• _Before-and-after change records_
********************
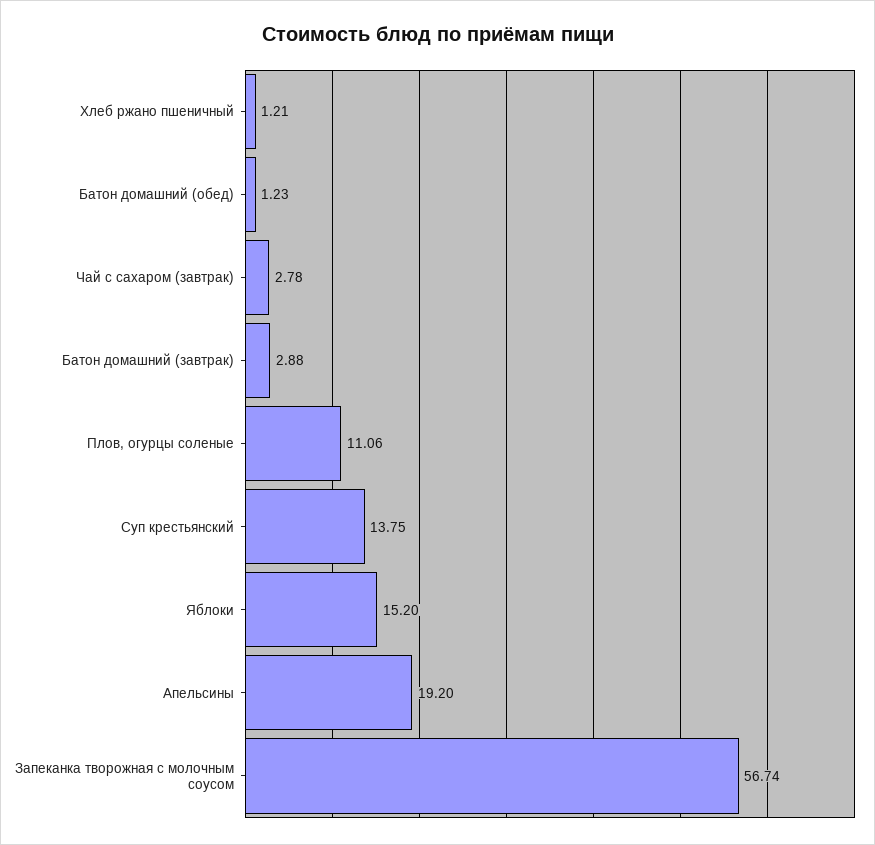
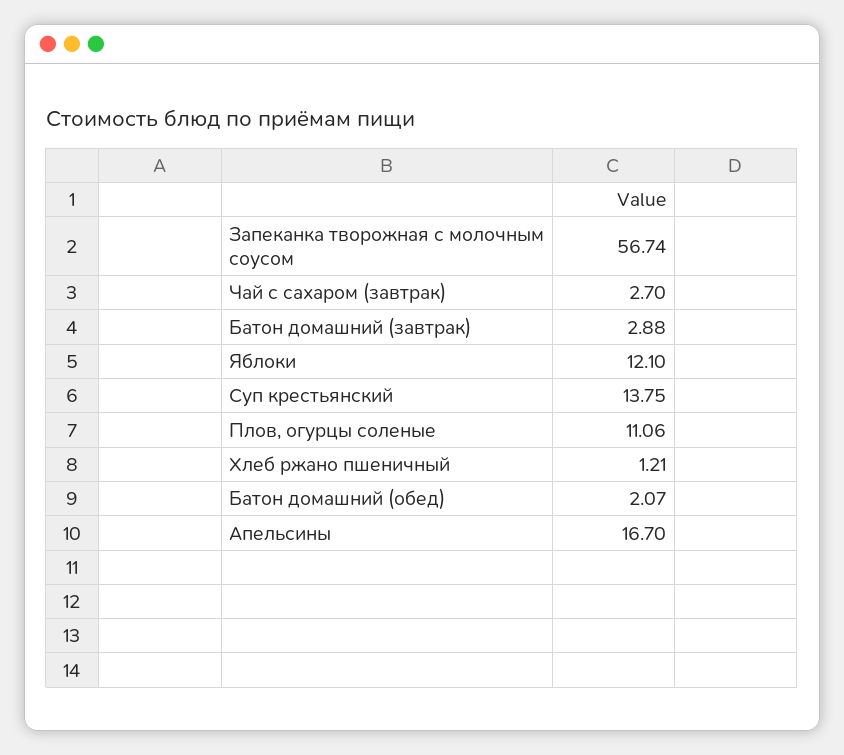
  {
    "Хлеб ржано пшеничный": 1.21,
-   "Батон домашний (обед)": 1.23,
+   "Батон домашний (обед)": 2.07,
-   "Чай с сахаром (завтрак)": 2.78,
+   "Чай с сахаром (завтрак)": 2.7,
    "Батон домашний (завтрак)": 2.88,
    "Плов, огурцы соленые": 11.06,
    "Суп крестьянский": 13.75,
-   "Яблоки": 15.2,
+   "Яблоки": 12.1,
-   "Апельсины": 19.2,
+   "Апельсины": 16.7,
    "Запеканка творожная с молочным соусом": 56.74
  }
********************
• _WORK REQUIRED_
In the records above, collect each line with "завтрак".

• _REPLY_
-   "Чай с сахаром (завтрак)": 2.78,
+   "Чай с сахаром (завтрак)": 2.7,
    "Батон домашний (завтрак)": 2.88,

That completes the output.